Oregonian Seeking Stoner

stonerExcited about pot? Interested in making your name as an official expert in the marijuana-smoker field, because, dude, you already know you are? The Oregonian has a job for you.

Portland’s leading paper is looking to fill a new part-time position: pot critic. The Oregonian has issued a help wanted ad looking for that just right person that can fulfill the following criteria:

Smokes weed—a lot of it. Knows enough about different strains, perhaps enough to tell the difference between a breezy outdoor sativa and a heavy, mind-numbing indica. Can describe this difference in a way readers will understand, despite being stoned. Has a legal medical card and frequents some of Oregon’s 200-or-so legal dispensaries on a regular basis. Wants to educate the public on, you got it, what it’s like to be high.

It’s understandable why serious cannabis coverage must be important to The Oregonian and its followers. Legal weed is important to Pacific Northwest citizens, who care equally about social justice and being able to sit back and play video games after work.

According to Oregonian reporter Noelle Crombie’s Twitter updates, over 400 people have already applied for the position, and editors have seen some “impressive resumes” from (somewhat) surprising sources such as lawyers and private university graduates.

However, the offer has not gone without criticism, especially from Portland’s premier alt weekly, Willamette Week. In a recent article, Willamette Week spurned The Oregonian’s job ad for its supposed hypocrisy in hiring a freelance pot critic due to the fact that The Oregonian’s parent company, Advance Publications, mandates drug testing for all employees.

“Don’t expect to be hired full-time,” warned WW writer Aaron Mesh. WW’s request for more info regarding The Oregonian’s employee drug use policies went unanswered.

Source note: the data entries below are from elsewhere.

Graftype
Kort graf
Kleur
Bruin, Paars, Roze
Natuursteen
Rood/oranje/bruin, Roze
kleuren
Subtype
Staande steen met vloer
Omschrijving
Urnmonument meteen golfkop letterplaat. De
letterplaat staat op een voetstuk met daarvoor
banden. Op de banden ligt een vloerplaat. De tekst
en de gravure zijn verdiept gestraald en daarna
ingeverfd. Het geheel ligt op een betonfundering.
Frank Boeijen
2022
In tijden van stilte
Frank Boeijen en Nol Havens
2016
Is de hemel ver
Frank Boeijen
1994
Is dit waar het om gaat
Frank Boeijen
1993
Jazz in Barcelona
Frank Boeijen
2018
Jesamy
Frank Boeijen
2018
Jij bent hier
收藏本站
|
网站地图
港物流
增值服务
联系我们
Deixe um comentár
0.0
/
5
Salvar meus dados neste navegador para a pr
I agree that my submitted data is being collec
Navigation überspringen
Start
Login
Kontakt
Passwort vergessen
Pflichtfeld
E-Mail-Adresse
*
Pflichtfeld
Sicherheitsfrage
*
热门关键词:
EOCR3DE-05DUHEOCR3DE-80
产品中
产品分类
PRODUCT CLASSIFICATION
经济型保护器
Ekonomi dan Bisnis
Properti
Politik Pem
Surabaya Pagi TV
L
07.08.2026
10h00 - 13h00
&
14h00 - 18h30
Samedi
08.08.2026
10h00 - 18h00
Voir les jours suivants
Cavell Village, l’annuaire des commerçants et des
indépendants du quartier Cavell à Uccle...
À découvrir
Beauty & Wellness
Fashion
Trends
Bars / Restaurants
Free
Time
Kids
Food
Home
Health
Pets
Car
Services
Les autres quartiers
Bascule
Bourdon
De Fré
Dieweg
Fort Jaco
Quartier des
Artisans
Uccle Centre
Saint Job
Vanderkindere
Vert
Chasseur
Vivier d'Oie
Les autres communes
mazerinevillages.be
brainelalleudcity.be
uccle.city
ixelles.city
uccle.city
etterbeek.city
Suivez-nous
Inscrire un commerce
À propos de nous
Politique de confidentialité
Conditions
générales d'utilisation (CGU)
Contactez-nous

In addition to being OK with a freelance-only position, wannabe weed aficionados must remember that an OMMP card is necessary for the opening, which involves reviewing edibles. Sales of edibles, concentrates, and other bud byproducts won’t be legal until recreational marijuana stores open sometime next year. Oh wait, many of the medical dispensaries got the go-ahead to sell to recreational users starting Oct. 1, which someone could tell The Oregonian.